## STUDY TEXT
--*--

Books: Pennies From Burger Heaven

Written by Marcy McKay
SkipJack Publishing, Dec 2015

2016 USA Best Book Awards Finalist, General Fiction

This poignant story of one street kid’s search for her mother has lots of danger and suspense, twists & turns.

Life on the streets of Remington, Texas, is rough and raw at best. It becomes sinister after Copper’s Mama, a homeless prostitute, disappears one morning. Her daughter, Copper (Penny), blessed with abundant nerve — and a good deal of scared — sets out from their cemetery “home” determined to find her. She heads into the inner city they know so well, slowly untangling the web of her mother’s past involvements, hoping one of the threads will lead to Mama.

If the reader doesn’t want to be dragged through the mire of a ghetto — the crime, drugs, gang wars, predators and hookers — then don’t read this. Language isn’t a stream of profanity, but there’s enough realistic dialogue. God, Jesus and religion get a lot of bad press. There’s your stereotype phony televangelist visiting ladies-of-the-night when he’s not singing “Amazing Grace.”

That said, McKay has been accurate in her portrayal of the living conditions among the homeless and the people who prey on them, as well as the confusion about religion that exists among those who never attend a church or open a Bible. Coming from a non-religious background as I do, I see the thinking of my own people in this story.

For me the real hero isn’t so much the I-can-do-it-myself, spit-in-your-eye Copper, but rather the Detective who tries so hard to grab this scrawny little alley cat who’s clawing, kicking, and lashing out at him and everyone else. He tries to grab her from the streets before her life is destroyed as her mother’s was. Copper suspects his motive for his interest in her: what connection could this cop have to her mother?

--*--

## RAW DATA
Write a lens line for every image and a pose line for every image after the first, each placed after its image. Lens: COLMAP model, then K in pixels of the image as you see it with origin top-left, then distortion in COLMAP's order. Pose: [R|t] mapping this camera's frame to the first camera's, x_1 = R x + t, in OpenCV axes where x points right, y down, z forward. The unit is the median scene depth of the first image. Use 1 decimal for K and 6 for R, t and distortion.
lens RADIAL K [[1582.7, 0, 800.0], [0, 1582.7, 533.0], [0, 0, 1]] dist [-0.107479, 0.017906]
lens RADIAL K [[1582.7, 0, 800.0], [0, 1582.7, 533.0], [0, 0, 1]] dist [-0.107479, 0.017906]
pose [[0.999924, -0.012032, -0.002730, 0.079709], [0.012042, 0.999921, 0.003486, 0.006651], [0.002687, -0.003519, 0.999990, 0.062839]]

--*--

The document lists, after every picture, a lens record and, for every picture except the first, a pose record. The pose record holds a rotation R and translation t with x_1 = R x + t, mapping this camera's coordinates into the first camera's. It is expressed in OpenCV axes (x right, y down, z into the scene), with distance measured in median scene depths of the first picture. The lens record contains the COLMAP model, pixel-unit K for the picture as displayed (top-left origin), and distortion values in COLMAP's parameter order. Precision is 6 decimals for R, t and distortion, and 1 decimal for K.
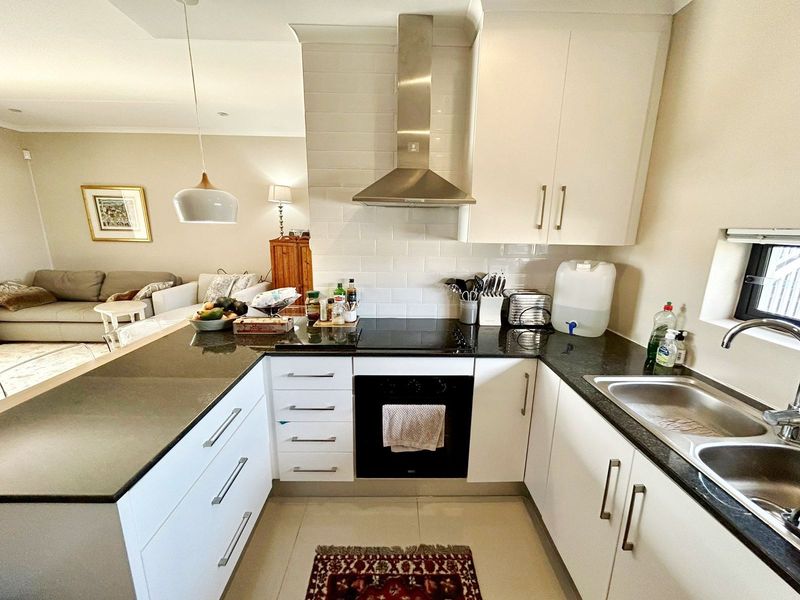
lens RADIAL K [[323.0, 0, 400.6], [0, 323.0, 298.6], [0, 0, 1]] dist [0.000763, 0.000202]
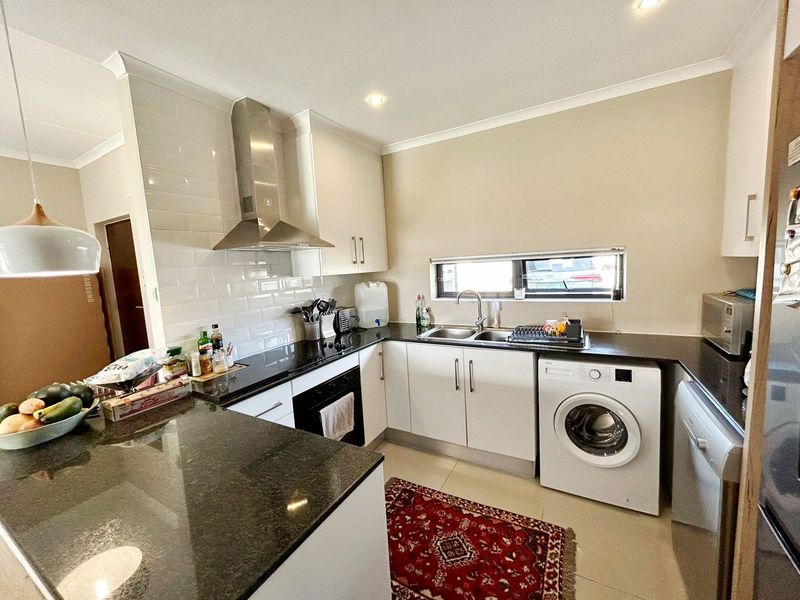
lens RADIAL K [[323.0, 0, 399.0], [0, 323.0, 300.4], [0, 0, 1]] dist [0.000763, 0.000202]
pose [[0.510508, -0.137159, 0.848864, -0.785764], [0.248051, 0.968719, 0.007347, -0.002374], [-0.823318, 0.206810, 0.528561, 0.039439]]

--*--

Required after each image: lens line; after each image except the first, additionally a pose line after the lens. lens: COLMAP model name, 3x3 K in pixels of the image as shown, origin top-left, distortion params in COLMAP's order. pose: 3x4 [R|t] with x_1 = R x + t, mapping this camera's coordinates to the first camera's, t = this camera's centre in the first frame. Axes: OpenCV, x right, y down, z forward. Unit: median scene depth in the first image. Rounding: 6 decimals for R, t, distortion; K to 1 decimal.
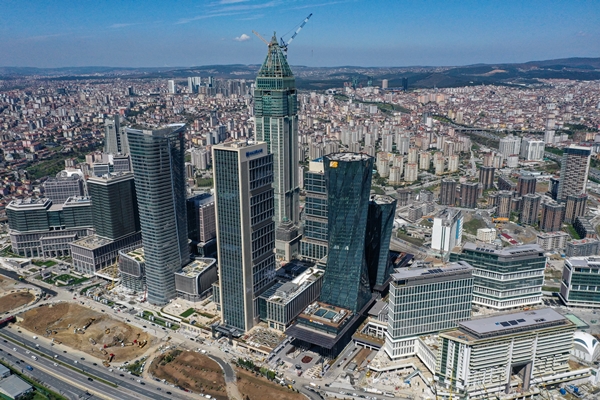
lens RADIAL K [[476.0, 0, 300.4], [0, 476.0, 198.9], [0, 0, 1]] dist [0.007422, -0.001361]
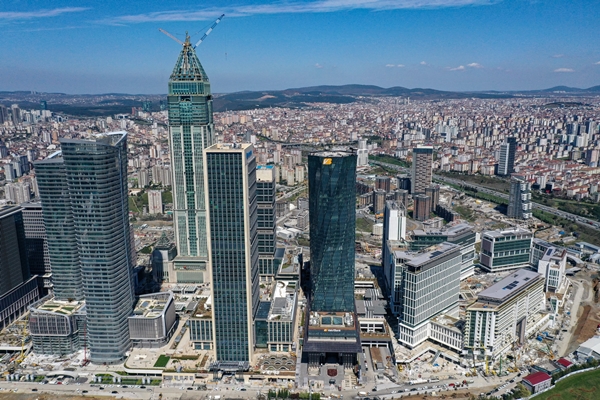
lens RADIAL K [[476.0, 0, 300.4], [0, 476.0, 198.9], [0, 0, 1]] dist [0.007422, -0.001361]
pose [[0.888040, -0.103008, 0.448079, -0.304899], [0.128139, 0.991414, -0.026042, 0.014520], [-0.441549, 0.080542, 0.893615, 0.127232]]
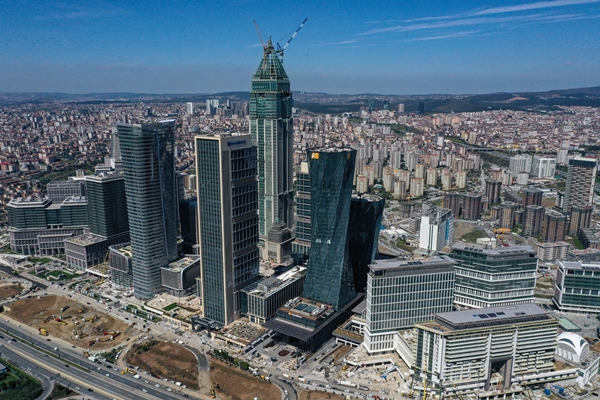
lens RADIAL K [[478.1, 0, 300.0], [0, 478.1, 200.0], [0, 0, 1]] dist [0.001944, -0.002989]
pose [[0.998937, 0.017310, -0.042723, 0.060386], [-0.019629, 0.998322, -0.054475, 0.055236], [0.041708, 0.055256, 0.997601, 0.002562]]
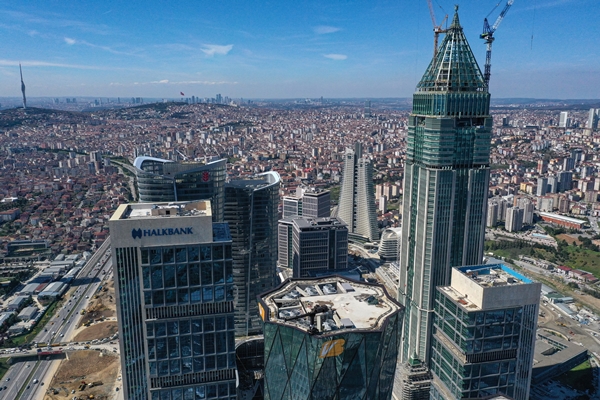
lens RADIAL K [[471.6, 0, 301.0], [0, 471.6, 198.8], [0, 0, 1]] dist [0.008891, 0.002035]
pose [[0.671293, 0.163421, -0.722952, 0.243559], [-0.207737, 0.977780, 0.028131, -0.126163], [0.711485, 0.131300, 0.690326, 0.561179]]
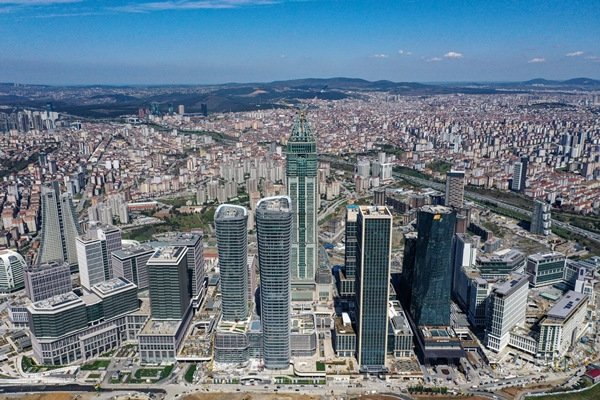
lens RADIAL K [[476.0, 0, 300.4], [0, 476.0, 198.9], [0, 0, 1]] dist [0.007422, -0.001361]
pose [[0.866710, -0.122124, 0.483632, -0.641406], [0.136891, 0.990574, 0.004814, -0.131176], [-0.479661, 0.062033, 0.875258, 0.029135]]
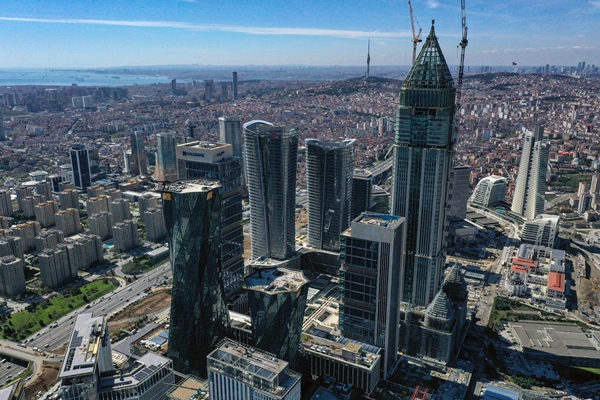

--*--

## ACTIVITY
Reproduce the passage from the review of Pennies From Burger Heaven, beginning at the words "2016 USA Best" and stopping after "lead to Mama.".

## EXPECTED ANSWER
2016 USA Best Book Awards Finalist, General Fiction

This poignant story of one street kid’s search for her mother has lots of danger and suspense, twists & turns.

Life on the streets of Remington, Texas, is rough and raw at best. It becomes sinister after Copper’s Mama, a homeless prostitute, disappears one morning. Her daughter, Copper (Penny), blessed with abundant nerve — and a good deal of scared — sets out from their cemetery “home” determined to find her. She heads into the inner city they know so well, slowly untangling the web of her mother’s past involvements, hoping one of the threads will lead to Mama.